= Exercise directions =
Could you copy out all of the records below exactly, leaving out every picture?
------ Source information
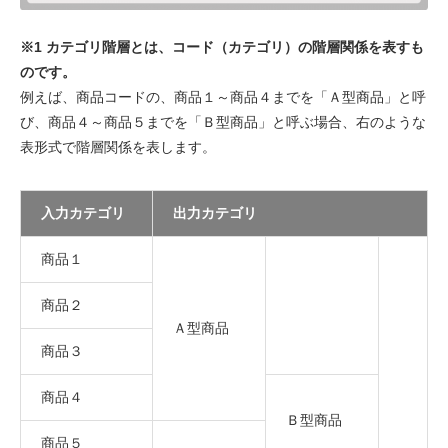
※1 カテゴリ階層とは、コード（カテゴリ）の階層関係を表すも
のです。
例えば、商品コードの、商品１～商品４までを「Ａ型商品」と呼
び、商品４～商品５までを「Ｂ型商品」と呼ぶ場合、右のような
表形式で階層関係を表します。
入力カテゴリ
出力カテゴリ
商品１
商品２
Ａ型商品
商品３
商品４
Ｂ型商品
商品５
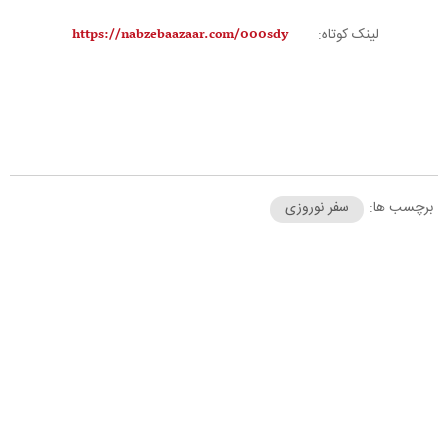
لینک کوتاه:
برچسب ها:
سفر نوروزی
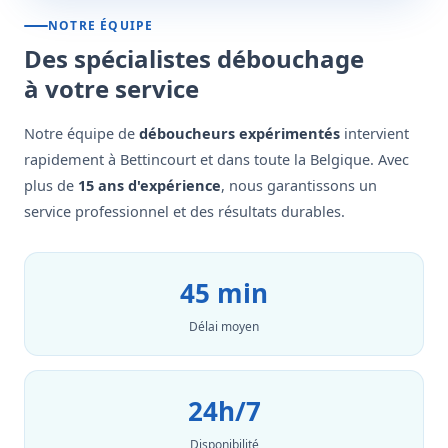
NOTRE ÉQUIPE
Des spécialistes débouchage
à votre service
Notre équipe de
déboucheurs expérimentés
intervient
rapidement à Bettincourt et dans toute la Belgique. Avec
plus de
15 ans d'expérience
, nous garantissons un
service professionnel et des résultats durables.
45 min
Délai moyen
24h/7
Disponibilité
------------
= Exercise output =
※1 カテゴリ階層とは、コード（カテゴリ）の階層関係を表すも
のです。
例えば、商品コードの、商品１～商品４までを「Ａ型商品」と呼
び、商品４～商品５までを「Ｂ型商品」と呼ぶ場合、右のような
表形式で階層関係を表します。
入力カテゴリ
出力カテゴリ
商品１
商品２
Ａ型商品
商品３
商品４
Ｂ型商品
商品５
لینک کوتاه:
برچسب ها:
سفر نوروزی
NOTRE ÉQUIPE
Des spécialistes débouchage
à votre service
Notre équipe de
déboucheurs expérimentés
intervient
rapidement à Bettincourt et dans toute la Belgique. Avec
plus de
15 ans d'expérience
, nous garantissons un
service professionnel et des résultats durables.
45 min
Délai moyen
24h/7
Disponibilité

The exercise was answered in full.